Using Acess Control Trees to Optimize the Policy Enforcement Process
The main issue with XACML is the complexity due to its high expressivity. This implies complex and long policy evaluations. In order to optimize these processes, we decided to implement a solution based on AC trees (ACT). The ACT is a concept based on aggregation. The use of pre-processing to aggregate privacy policies into the ACT will allow performance efficient AC check on mass of data. We can represent the aggregate AC information into a tree. The tree data structure has two key advantages for us: firstly, it provides a simple view of the AC structure; secondly, it facilitates the application of hashing techniques on a tree for efficient data search functions. This hashing technique will allow us to use an emerging database class (NoSQL) in order to improve further the already good performance of an ACT implementation in a relational database.

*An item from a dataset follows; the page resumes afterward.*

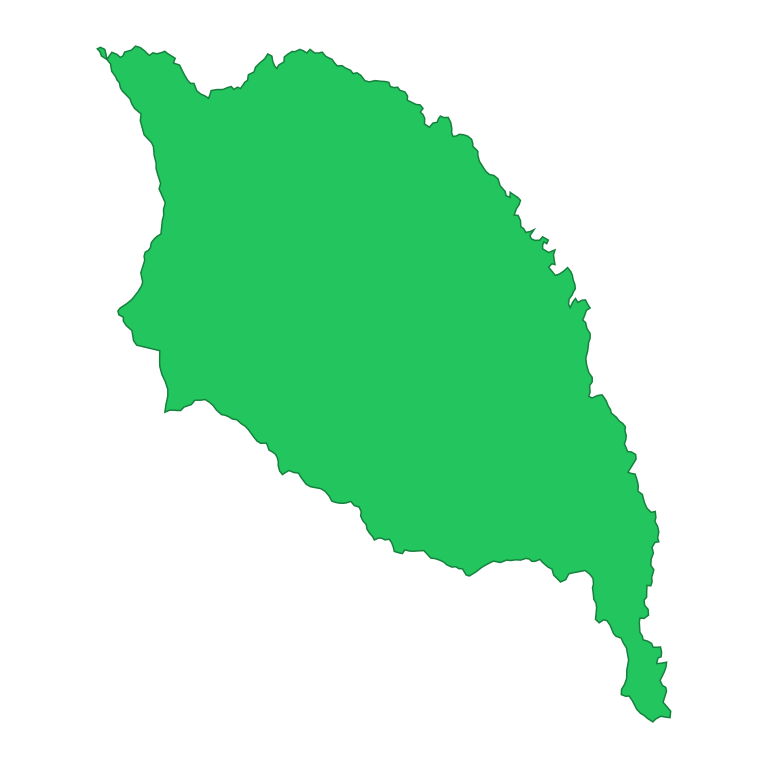 outline of Goianorte, Tocantins, Brazil
{"feature_id": "56859067B40911142932648", "entity_name": "Goianorte", "entity_type": "district", "adm_level": 2, "iso_a3": "BRA", "parent_name": "Brazil", "parent_adm1": "Tocantins", "projection": "natural_earth1", "projection_center": [-48.98, -8.921], "detail": "fine", "context": "isolated", "style": "filled", "palette": "green", "viewbox_px": 768, "rotation_deg": 0, "n_neighbors": 0, "source": "geoboundaries", "source_scale": "gbopen_adm2", "svg_char_len": 6027}
<svg xmlns="http://www.w3.org/2000/svg" viewBox="0 0 768 768"><path d="M164.9,412.2L169.6,410.2L174.0,410.2L177.4,410.5L180.7,410.5L183.9,407.1L187.1,406.0L191.3,404.6L194.9,400.2L200.6,400.2L205.1,399.5L209.8,402.5L213.2,405.6L216.5,410.1L221.5,414.6L225.1,415.2L229.0,416.9L232.3,419.0L236.8,419.7L241.0,423.5L245.3,426.3L248.3,429.5L251.4,433.8L254.4,437.8L257.1,441.1L260.7,443.3L266.4,443.1L267.8,446.4L268.9,449.9L272.7,452.2L275.3,454.1L277.2,457.3L278.3,461.6L278.2,465.6L279.7,471.1L282.5,474.6L285.0,472.8L289.0,470.5L293.8,472.5L298.5,473.1L301.1,477.5L306.1,484.2L310.5,486.7L314.7,487.5L320.6,488.6L325.0,491.2L329.2,496.1L331.8,501.1L335.9,502.5L339.2,503.1L342.9,503.3L346.2,502.9L350.9,501.4L354.3,505.6L359.1,507.0L361.2,511.6L360.7,516.1L362.9,520.8L366.2,524.5L367.0,529.2L369.5,533.1L372.9,537.0L374.3,540.0L378.8,537.9L382.1,538.4L385.1,539.9L389.1,539.2L391.5,542.3L393.3,547.1L394.3,551.4L398.8,552.8L402.3,553.6L404.9,549.9L409.7,551.1L413.8,551.2L418.0,550.9L423.9,550.6L430.8,558.1L435.1,558.6L439.6,560.1L443.7,562.0L446.9,564.9L451.9,567.1L455.8,566.7L458.9,568.7L462.3,568.7L464.3,571.9L466.1,574.9L469.3,576.0L476.1,571.8L481.8,567.3L485.7,565.0L493.3,561.1L500.5,562.5L506.5,560.1L510.9,560.5L515.6,559.8L520.6,560.1L525.8,558.4L529.2,559.0L531.8,561.3L535.1,561.3L540.1,559.4L542.4,562.3L547.9,567.0L552.0,569.2L553.7,575.2L556.1,577.5L560.5,582.0L565.8,579.6L568.7,573.9L572.9,572.8L577.9,571.9L585.1,570.5L589.7,574.1L593.0,578.4L593.5,584.1L592.5,587.7L593.1,592.0L593.8,599.2L596.1,603.4L596.6,607.9L596.1,613.6L595.5,619.3L599.2,622.8L603.6,619.8L607.0,620.7L610.1,625.3L613.5,633.5L615.9,636.2L621.1,638.1L623.6,643.5L626.4,647.7L627.9,656.2L628.6,660.1L627.9,664.1L626.8,670.0L626.6,678.5L624.6,684.3L621.5,689.4L621.3,694.6L625.8,696.3L629.1,696.0L632.3,700.6L636.7,709.2L640.6,713.4L644.1,715.4L647.6,718.5L652.9,721.9L655.6,719.1L660.7,716.3L665.7,717.1L670.0,717.7L670.7,711.2L663.1,702.3L666.5,691.1L665.8,687.5L662.3,685.3L660.1,680.4L664.2,672.1L665.9,667.2L666.6,662.2L661.7,663.2L656.6,663.6L658.0,657.9L661.1,656.8L661.6,652.3L660.5,647.0L656.0,647.3L653.0,647.2L651.6,643.4L647.6,641.1L643.0,639.8L642.4,636.2L639.9,632.2L639.3,622.4L639.9,618.1L644.1,618.4L648.5,615.1L648.1,609.4L644.6,605.3L644.1,600.0L646.6,597.3L646.7,591.1L647.0,585.4L650.8,585.8L652.1,581.8L651.6,577.3L652.8,573.7L653.8,569.6L650.8,565.4L651.2,559.0L653.4,553.1L652.0,547.3L655.1,542.3L658.8,541.8L657.6,537.9L658.8,532.0L657.6,526.5L654.9,521.4L655.9,517.5L655.2,511.4L651.3,512.4L647.1,508.4L644.5,502.8L642.3,494.4L637.9,491.2L638.3,486.4L637.8,483.0L636.6,478.6L635.1,474.1L630.7,473.3L628.0,472.2L630.9,467.5L633.8,462.9L636.1,459.0L635.6,454.4L631.3,451.9L627.6,451.6L626.1,447.7L624.4,443.9L625.9,439.4L626.2,435.2L624.9,430.8L625.4,426.9L622.6,423.3L619.4,421.2L616.3,417.2L611.3,413.1L610.4,409.4L608.3,406.1L606.2,400.8L604.4,398.0L602.0,394.8L597.3,395.6L592.1,398.0L588.7,396.3L590.1,392.3L589.6,385.6L592.2,381.9L592.2,377.4L589.0,372.9L587.5,368.2L586.5,364.3L585.8,358.0L587.7,350.8L588.7,342.1L590.1,338.5L590.1,333.5L586.9,328.5L585.6,322.5L582.7,320.1L584.1,316.8L586.4,310.4L590.1,308.0L587.6,304.2L585.5,299.9L582.0,300.2L577.8,302.4L575.5,298.5L572.9,301.9L570.1,307.6L568.5,304.0L569.2,298.9L572.1,295.0L573.4,291.8L575.3,288.8L574.9,284.6L573.1,279.7L572.3,275.1L570.7,271.5L567.6,267.6L563.8,271.0L559.5,274.0L555.3,275.4L548.6,267.1L551.9,263.8L555.0,264.6L554.2,260.4L553.5,254.6L555.0,249.9L548.7,252.5L542.7,248.9L542.6,245.0L544.0,241.9L546.7,243.7L548.3,240.1L542.6,236.8L539.7,240.2L534.9,240.4L531.5,238.9L529.9,235.7L534.0,229.7L529.9,231.7L525.7,232.3L523.7,228.7L520.8,226.6L520.5,220.6L518.1,215.4L514.2,215.1L516.4,208.7L519.0,204.8L520.5,200.4L517.7,197.4L514.1,195.1L510.2,192.3L510.0,197.4L506.1,195.7L505.2,191.5L500.1,185.7L498.1,179.0L494.0,175.5L489.3,174.4L485.7,171.2L483.2,167.3L479.4,161.3L477.9,155.6L477.8,151.3L475.4,148.7L472.9,146.5L472.7,143.0L471.6,139.3L467.8,136.2L463.8,134.8L459.4,134.3L456.5,135.9L453.1,136.5L451.6,132.9L451.8,128.7L450.8,122.6L448.2,117.4L444.0,117.6L440.4,116.1L438.5,118.7L437.2,122.3L433.0,123.0L429.4,127.2L424.5,124.0L424.7,118.3L422.9,114.5L420.3,112.1L423.0,108.5L420.1,104.9L415.8,104.4L412.3,102.6L407.2,100.1L407.6,96.1L404.9,91.9L399.9,90.3L397.7,87.2L394.1,87.6L390.4,86.6L388.8,82.3L384.9,81.5L380.0,81.2L375.1,80.6L369.3,81.9L364.9,80.7L360.8,75.3L357.0,72.8L353.0,73.6L350.6,70.3L345.2,67.9L342.0,65.6L337.3,66.0L334.7,63.1L332.1,59.4L328.8,57.9L325.8,56.4L322.2,52.1L319.1,53.0L314.7,53.0L310.0,49.4L306.7,53.0L303.5,50.8L299.8,49.4L295.0,51.7L292.0,51.5L287.6,54.3L284.3,57.0L284.0,61.9L278.6,65.1L276.9,68.5L274.6,66.0L272.7,61.2L271.9,56.2L267.8,53.9L264.8,58.7L259.3,63.4L255.5,67.2L254.0,72.0L248.4,74.7L247.5,80.4L244.9,82.1L242.9,85.1L240.5,88.5L237.4,87.2L234.0,89.5L231.2,86.5L226.9,87.8L223.1,89.5L216.4,89.6L211.1,90.6L210.1,94.4L208.5,98.3L205.3,96.1L200.7,94.0L196.7,90.7L194.0,83.4L190.6,83.4L187.6,80.2L184.8,75.5L182.1,70.3L179.6,65.1L173.4,63.0L175.2,58.3L167.4,53.4L164.8,51.3L160.9,52.8L156.7,53.8L152.9,52.8L149.4,55.5L144.2,50.6L140.5,47.7L135.6,46.1L131.3,50.2L124.7,52.0L122.9,56.0L120.2,57.4L117.2,54.5L111.9,52.3L109.6,55.5L107.1,59.6L110.5,63.9L111.7,71.3L113.8,74.2L115.8,77.0L117.1,80.2L119.3,82.6L120.5,88.1L122.6,91.3L129.9,98.7L131.8,104.0L134.7,108.5L141.1,114.0L140.3,120.7L144.2,134.9L151.5,142.6L153.4,146.6L154.2,155.6L156.1,163.0L156.1,168.5L157.6,174.0L160.6,183.4L159.1,188.9L165.3,202.9L163.5,209.5L163.7,215.5L162.4,220.1L160.9,234.0L156.7,236.6L153.8,239.5L151.3,242.7L150.5,247.4L148.6,250.2L145.3,252.1L144.1,256.1L144.7,260.4L140.8,272.9L142.7,282.1L141.6,285.7L138.2,291.5L132.0,299.3L127.0,303.5L120.2,308.0L117.9,311.0L118.9,314.8L123.3,317.2L123.3,321.0L126.2,325.5L131.9,330.6L133.6,340.6L136.7,345.2L159.8,350.7L159.6,360.8L159.8,366.3L161.8,374.2L165.3,381.6L167.8,389.3L167.8,396.0L165.9,405.0L164.9,412.2ZM107.1,59.6L105.7,53.0L104.8,49.4L100.4,47.3L97.3,48.9L99.8,51.5L101.5,56.0L107.1,59.6Z" fill="#22c55e" stroke="#15803d" stroke-width="1.5"/></svg>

In this model, only accessible data objects are available. If the access to an object is denied, it will not appear. Following this model, our ACT contains only permitted data objects. If the data object cannot be accessed it will simply not appear. For this reason we call this tree the “Permit Tree” (PT). The AC tree or PT can be represented as follows:
The PT (the same procedure can be applied for the Deny rules thus obtaining a Deny Tree), represented in the prevuious figure, is structured in three main levels: The first level contains the list of authorized subjects (or users, or roles, etc.) declared in the XACML policy repository. The ANY subject ID is used for objects that are accessible to all users with no restrictions. The second level represents the different actions or operations that can be executed on the data. If the list of actions is undefined, there is also an element Any (Action). The third level represents the different types for data objects. Subsequently, the fourth layer contains a list of accessible data object IDs. The layer order (in the example subject, action and resource) can change according to system requirements. For example the first level can be the ID of the object. In that case the selection is made on the object to be accessed, for which one gets the list of authorized users.
In our performance testing we copared three cases: One traditional XACML engine running on SAP HANA Cloud (in-memory), one ACT based XACML engine running on an SQL DB (Derby) load in memory, and a last one also ACT based XACML engine but running on relational hash tables in a NOSQL DB (Also load in memory). In the test scenario we take the workst case where we have a different AC rule per protected resource (called PII or Personal Identifiable Information).
Below the results:
At 2000 data object, the Derby version is 2428x faster than traditional XACMLone, and the NOSQL version is even 16998x faster. The difference is important since the XACMLbased solution has to explore a complex structure of XML and objects representing the policy rules in order to match the applicable policy with the context of the request. This is more expensive in terms of processing time than a DB SQL query execution or a Hash function call.